Dangas and colleagues analyzed data from 801 participants at high surgical risk undergoing TAVR in the BRAVO-3 study, a randomized trial comparing the periprocedural use of bivalirudin compared with unfractionated heparin. Researchers stratified patients according to the presence or absence of CAD as well as periprocedural anticoagulation. The coprimary endpoints were net adverse cardiac events (NACE), defined as a composite of all‐cause mortality, MI, stroke or major bleeding, and major Bleeding Academic Research Consortium (BARC) bleeding of 3b or worse at 30 days after TAVR.

The findings were published in Catheterization and Cardiovascular Interventions.

Within the cohort, 54.6% of participants had a history of CAD. Of those, 51% received bivalirudin.

At 30 days after TAVR, there were no significant differences in NACE (adjusted OR = 1.04; 95% CI, 0.69-1.58) or BARC 3b bleeding (adjusted OR = 0.84; 95% CI, 0.51-1.39) in patients with vs. without CAD.

Irrespective of CAD history, periprocedural use of bivalirudin was associated with similar NACE (OR = 0.8; 95% CI, 0.47-1.35; P for interaction = .959) and BARC 3b bleeding (OR = 0.64; 95% CI, 0.33-1.25) compared with unfractionated heparin.
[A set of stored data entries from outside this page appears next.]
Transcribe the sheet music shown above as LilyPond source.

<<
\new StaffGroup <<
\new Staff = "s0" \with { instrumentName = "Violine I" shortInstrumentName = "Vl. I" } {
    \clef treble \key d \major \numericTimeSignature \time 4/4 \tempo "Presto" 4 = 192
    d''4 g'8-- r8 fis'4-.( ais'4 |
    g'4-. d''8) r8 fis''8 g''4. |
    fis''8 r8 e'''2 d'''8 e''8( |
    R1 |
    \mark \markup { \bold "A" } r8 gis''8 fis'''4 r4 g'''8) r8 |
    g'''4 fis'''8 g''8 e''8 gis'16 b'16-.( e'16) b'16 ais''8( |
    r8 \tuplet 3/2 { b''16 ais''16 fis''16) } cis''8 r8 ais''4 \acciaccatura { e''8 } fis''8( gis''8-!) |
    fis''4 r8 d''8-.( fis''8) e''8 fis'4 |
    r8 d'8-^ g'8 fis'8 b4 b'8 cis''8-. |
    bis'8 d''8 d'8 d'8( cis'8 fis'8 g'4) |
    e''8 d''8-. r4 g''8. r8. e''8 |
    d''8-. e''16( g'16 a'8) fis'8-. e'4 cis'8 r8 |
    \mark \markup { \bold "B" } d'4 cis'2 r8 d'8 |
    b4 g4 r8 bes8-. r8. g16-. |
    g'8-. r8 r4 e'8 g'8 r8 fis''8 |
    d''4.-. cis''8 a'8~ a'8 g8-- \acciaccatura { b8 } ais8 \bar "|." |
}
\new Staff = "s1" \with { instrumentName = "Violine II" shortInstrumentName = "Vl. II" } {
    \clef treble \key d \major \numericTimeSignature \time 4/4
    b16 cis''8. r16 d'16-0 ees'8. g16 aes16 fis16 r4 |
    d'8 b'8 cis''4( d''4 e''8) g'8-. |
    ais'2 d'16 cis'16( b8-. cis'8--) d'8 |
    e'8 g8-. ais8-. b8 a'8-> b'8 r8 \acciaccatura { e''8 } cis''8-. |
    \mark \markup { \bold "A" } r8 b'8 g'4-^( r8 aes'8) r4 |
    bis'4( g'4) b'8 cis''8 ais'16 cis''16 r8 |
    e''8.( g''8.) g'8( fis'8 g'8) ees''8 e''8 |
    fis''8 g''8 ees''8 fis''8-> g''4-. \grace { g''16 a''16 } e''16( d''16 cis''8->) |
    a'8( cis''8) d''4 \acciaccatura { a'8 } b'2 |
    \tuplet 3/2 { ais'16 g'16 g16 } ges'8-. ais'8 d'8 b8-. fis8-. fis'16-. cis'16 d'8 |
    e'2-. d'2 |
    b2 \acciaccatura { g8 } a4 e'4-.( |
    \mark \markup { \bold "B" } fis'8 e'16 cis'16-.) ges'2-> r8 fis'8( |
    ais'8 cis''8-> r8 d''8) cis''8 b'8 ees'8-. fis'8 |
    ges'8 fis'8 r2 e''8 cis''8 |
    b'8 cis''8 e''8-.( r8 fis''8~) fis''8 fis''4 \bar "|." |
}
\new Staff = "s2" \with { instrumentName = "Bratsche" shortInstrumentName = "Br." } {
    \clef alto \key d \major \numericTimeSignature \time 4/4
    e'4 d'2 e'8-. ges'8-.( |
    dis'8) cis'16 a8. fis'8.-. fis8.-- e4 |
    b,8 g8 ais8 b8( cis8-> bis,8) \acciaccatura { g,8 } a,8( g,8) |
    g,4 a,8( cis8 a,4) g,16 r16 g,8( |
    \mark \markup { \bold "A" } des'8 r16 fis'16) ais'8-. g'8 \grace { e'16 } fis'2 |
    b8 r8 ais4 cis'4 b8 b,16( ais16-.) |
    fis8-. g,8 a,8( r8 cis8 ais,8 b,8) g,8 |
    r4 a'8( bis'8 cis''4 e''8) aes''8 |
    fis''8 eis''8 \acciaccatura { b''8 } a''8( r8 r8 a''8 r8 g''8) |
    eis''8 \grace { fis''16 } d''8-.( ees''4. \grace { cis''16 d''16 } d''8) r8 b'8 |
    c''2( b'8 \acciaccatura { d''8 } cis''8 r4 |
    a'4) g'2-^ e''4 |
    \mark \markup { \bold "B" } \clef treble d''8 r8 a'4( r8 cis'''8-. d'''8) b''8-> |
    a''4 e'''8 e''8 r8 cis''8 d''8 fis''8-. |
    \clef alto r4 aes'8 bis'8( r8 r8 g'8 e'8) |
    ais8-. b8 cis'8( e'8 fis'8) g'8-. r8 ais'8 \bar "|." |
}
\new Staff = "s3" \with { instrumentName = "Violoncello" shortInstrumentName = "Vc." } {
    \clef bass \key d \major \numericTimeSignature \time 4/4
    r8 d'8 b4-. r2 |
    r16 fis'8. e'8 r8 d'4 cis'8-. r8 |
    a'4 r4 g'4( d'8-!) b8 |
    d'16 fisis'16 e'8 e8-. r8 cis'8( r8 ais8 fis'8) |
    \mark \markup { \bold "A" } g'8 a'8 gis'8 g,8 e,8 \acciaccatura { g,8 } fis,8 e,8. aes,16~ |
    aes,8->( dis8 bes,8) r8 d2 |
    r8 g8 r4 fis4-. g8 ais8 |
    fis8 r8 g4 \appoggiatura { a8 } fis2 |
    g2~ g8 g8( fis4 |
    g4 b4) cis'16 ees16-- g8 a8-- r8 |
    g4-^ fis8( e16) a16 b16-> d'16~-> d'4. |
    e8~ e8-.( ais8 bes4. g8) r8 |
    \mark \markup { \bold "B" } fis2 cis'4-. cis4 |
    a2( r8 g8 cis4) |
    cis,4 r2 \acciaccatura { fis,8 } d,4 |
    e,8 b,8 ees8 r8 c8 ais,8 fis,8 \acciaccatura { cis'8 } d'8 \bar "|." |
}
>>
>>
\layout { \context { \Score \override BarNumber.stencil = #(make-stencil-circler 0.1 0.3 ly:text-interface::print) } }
The researchers noted the data also showed that CAD was a risk factor for in-hospital acute kidney injury after TAVR for this cohort, which has been observed in similar studies.

“The exact mechanism driving this association is not clear; however, patients with CAD were more likely to be older age, and have higher EuroSCORE, reduced left ventricular ejection fraction, and peripheral artery disease, which are well‐recognized risk factors for AKI,” the researchers wrote. “Additionally, as others have proposed, those with CAD may have impaired cardiocirculatory homeostasis and therefore have difficulty maintaining adequate renal perfusion during TAVR, as AKI is known to be associated with procedural hemodynamic alteration.”